"After careful consideration and analysis, the company has determined that he is no longer the right representative for its advertising," Accenture, which claimed $23.3 billion in revenue the last fiscal year, said in a statement on Sunday.
"We are disappointed but respect their decision. That is all I have to say to you," Mark Steinberg, an agent for Woods, wrote in an e-mail to the Wall Street Journal.
Woods made an estimated $110 million a year in endorsements, and Accenture, which provides consulting, technology and outsourcing services, was among the most closely associated with him. Companies have had a range of reactions to the news of his infidelity.

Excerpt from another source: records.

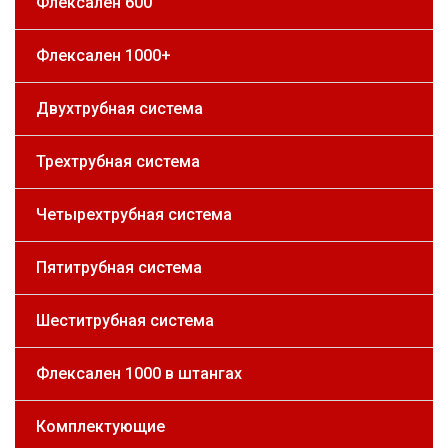
Флексален 600
Флексален 1000+
Двухтрубная система
Трехтрубная система
Четырехтрубная система
Пятитрубная система
Шеститрубная система
Флексален 1000 в штангах
Комплектующие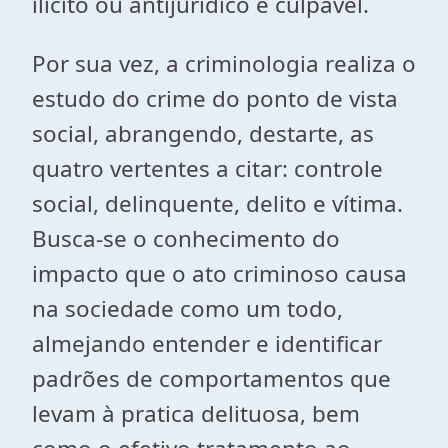
ilícito ou antijurídico e culpável.
Por sua vez, a criminologia realiza o
estudo do crime do ponto de vista
social, abrangendo, destarte, as
quatro vertentes a citar: controle
social, delinquente, delito e vítima.
Busca-se o conhecimento do
impacto que o ato criminoso causa
na sociedade como um todo,
almejando entender e identificar
padrões de comportamentos que
levam à pratica delituosa, bem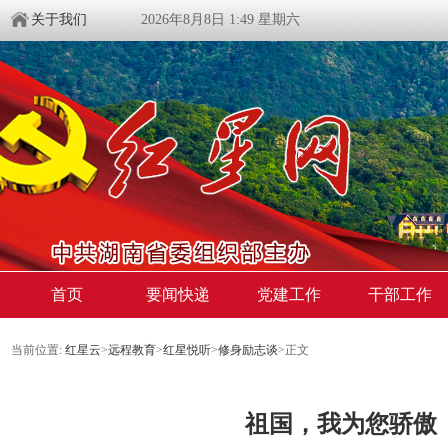
关于我们
2026年8月8日 1:49 星期六
首页
要闻快递
党建工作
干部工作
当前位置:
红星云
>
远程教育
>
红星悦听
>
修身励志谈
>正文
祖国，我为您骄傲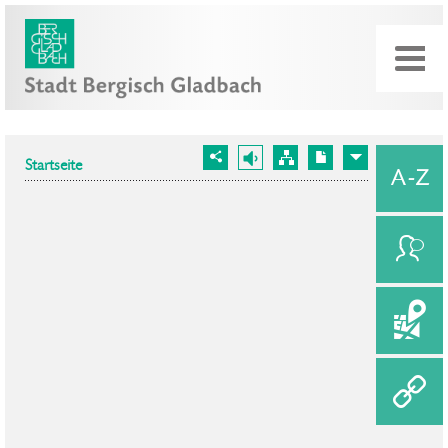
Startseite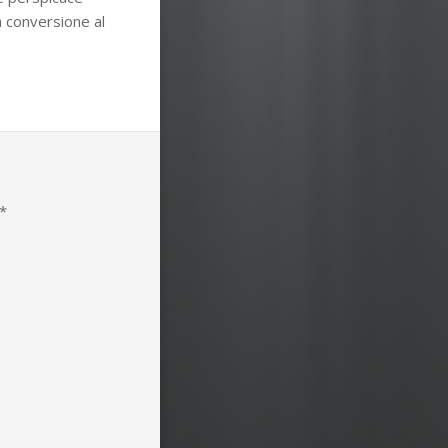
a conversione al
*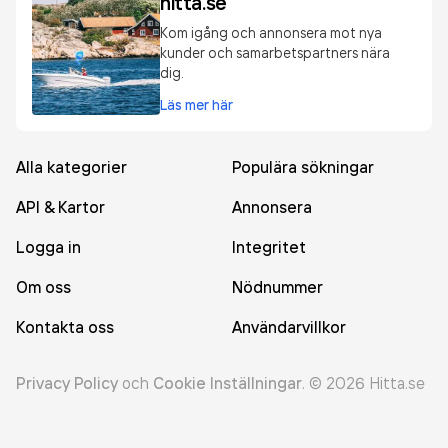
hitta.se
Kom igång och annonsera mot nya
kunder och samarbetspartners nära
dig.
Läs mer här
Alla kategorier
Populära sökningar
API & Kartor
Annonsera
Logga in
Integritet
Om oss
Nödnummer
Kontakta oss
Användarvillkor
Privacy Policy
och
Cookie Inställningar
.
©
2026
Hitta.se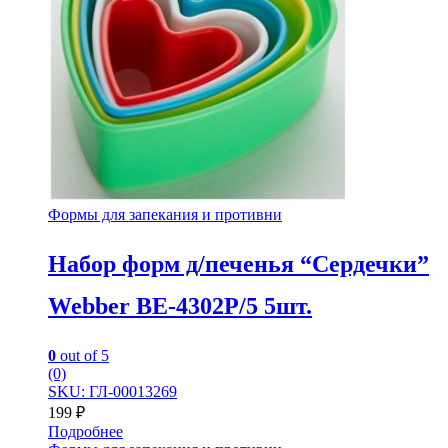
Формы для запекания и противни
Набор форм д/печенья “Сердечки”
Webber BE-4302P/5 5шт.
0
out of 5
(0)
SKU: ГЛ-00013269
199
₽
Подробнее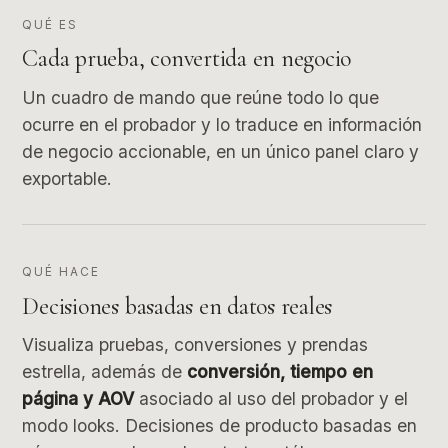
QUÉ ES
Cada prueba, convertida en negocio
Un cuadro de mando que reúne todo lo que
ocurre en el probador y lo traduce en información
de negocio accionable, en un único panel claro y
exportable.
QUÉ HACE
Decisiones basadas en datos reales
Visualiza pruebas, conversiones y prendas
estrella, además de
conversión, tiempo en
página y AOV
asociado al uso del probador y el
modo looks. Decisiones de producto basadas en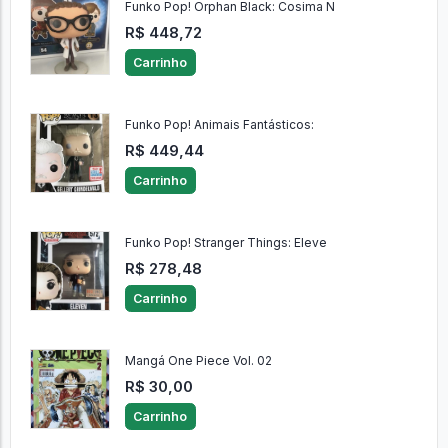
Funko Pop! Orphan Black: Cosima N
R$ 448,72
Carrinho
Funko Pop! Animais Fantásticos:
R$ 449,44
Carrinho
Funko Pop! Stranger Things: Eleve
R$ 278,48
Carrinho
Mangá One Piece Vol. 02
R$ 30,00
Carrinho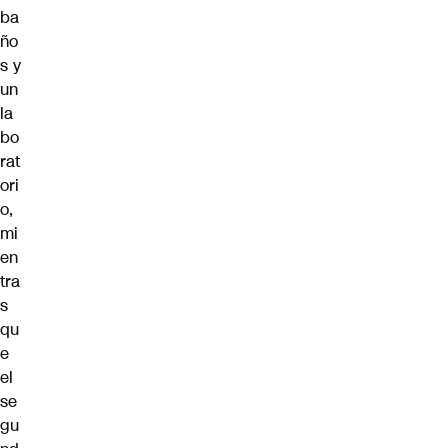
ba
ño
s y
un
la
bo
rat
ori
o,
mi
en
tra
s
qu
e
el
se
gu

Downplaying RelationshipGillette began downplaying its relationship with Woods by indefinitely suspending Woods-related advertising starting on Saturday, while AT&T and the Tag Heuer watch manufacturer have both said they are reconsidering their connections to the athlete. Nike, Electronic Arts and Gatorade have said they fully stand by Woods.
Accenture relied heavily on Woods in its advertising and even internal materials, according to a former employee. He had been the centerpiece of its marketing in a relationship that lasted six years. It's expected to begin a new advertising campaign as soon as possible, starting in 2010.
"If you asked anyone at any company two months ago who was the cleanest, safest athlete in the world, most people would have said Tiger Woods, and an ad manager would have been roundly applauded for getting Woods," Richard Burton, a professor of sports management at Syracuse University, told the Los Angeles Times.